Andrea Bocelli - Sogno

I do not-a speak-a Italiano, so I was very pleased to see that there were full English translations of all these songs in the handsome interior booklet. I didn’t really know most of the Bocelli story before I looked it up for this record, but you may be familiar with it. Blind since age twelve, given his big break by Luciano Pavarotti recommending his demo tape, got his concert film picked up by PBS and his songs to soundtrack the Fountains of Bellagio in Las Vegas, and ultimately smashed every sales record for a non-English language album with his compilation Romanza.

Sogno is the first album Bocelli recorded after that wave of incredible success, and the pressure shows in his music. Bocelli is the star of the show, and he’s mixed very forward and mic’d for detail.
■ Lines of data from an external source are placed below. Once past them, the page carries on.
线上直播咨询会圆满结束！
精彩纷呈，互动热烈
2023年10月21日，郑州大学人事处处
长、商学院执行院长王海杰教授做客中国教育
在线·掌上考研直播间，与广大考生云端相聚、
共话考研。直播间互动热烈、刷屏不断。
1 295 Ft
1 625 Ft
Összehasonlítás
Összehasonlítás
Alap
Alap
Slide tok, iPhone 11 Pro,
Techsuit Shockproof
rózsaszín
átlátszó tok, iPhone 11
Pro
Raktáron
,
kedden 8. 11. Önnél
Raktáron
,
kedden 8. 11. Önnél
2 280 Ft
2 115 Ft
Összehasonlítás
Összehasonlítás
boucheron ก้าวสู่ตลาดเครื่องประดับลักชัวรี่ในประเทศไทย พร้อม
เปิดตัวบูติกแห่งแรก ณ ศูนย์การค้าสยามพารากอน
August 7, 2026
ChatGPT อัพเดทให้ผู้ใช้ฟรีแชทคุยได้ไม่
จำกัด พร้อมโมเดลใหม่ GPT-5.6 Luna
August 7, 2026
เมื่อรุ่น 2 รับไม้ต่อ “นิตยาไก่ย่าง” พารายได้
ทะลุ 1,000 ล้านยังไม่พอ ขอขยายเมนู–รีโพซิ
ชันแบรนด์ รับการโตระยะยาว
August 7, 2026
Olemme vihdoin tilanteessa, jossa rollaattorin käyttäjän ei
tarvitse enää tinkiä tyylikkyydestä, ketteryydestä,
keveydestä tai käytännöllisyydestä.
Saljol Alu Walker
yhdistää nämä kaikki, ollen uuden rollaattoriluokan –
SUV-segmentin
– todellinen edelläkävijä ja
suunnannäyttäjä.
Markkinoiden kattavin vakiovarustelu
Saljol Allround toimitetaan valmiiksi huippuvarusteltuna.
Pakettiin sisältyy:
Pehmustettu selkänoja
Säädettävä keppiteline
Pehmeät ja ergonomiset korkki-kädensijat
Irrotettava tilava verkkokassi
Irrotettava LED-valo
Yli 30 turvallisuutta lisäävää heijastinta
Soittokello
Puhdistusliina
Unfortunately, he sounds strained and uncomfortable on a lot of the takes that end up on the album. His signature belted tenor crumples under its own power on opener “Canto della Terra” and he’s constantly threatening to go flat on the title track “Sogno”. A lot of the synth strings and burbling strat arpeggios have aged poorly, and not all of the orchestral songs are well-done either. I suspect that UMG fast-tracked the production of Sogno to capitalize on his success in North America.

Andrea Bocelli cycles through songwriters on Sogno. “Cantico”, written by Mauro Malavasi, gives Bocelli something dramatic and dark to dig his teeth into, and features Bocelli’s cleanest vocal performance. The other Malavasi songs “Mai Più Così Lontano” and “A Mio Padre” are melodramatic rather than dramatic. There are also two Ennio Morricone originals near the tail end of the album, but neither Bocelli nor the orchestra quite stick the landing on both of them.

As a crossover vocal album, of course it has duets. I was shocked to recognize “The Prayer”, a song from Quest for Camelot, a an animated film that we got from the Walmart bargain bin and watched over as kids. I think the version from the film only has Celine Dion in it, but the album version is a powerful duet set to real strings and e-piano. “‘O Mare E Tu” is a lush, arabesque Fado song, where Dulce Pontes steals the spotlight in Portuguese. Eros Ramazzotti’s good-natured pop brightness on “Nel Cuore Lei” makes for odd bedfellows with Bocelli’s classical pretensions. The duets on Sogno tend to be good, but Bocelli is always overshadowed by his guest or by the pop instrumentation. In sum, the best songs on this CD are good in spite of Bocelli. It’s a few good songs and a lot of rushed, dated, tacky ones.

Sogno by Andrea Bocelli is a bad album and I don’t like it.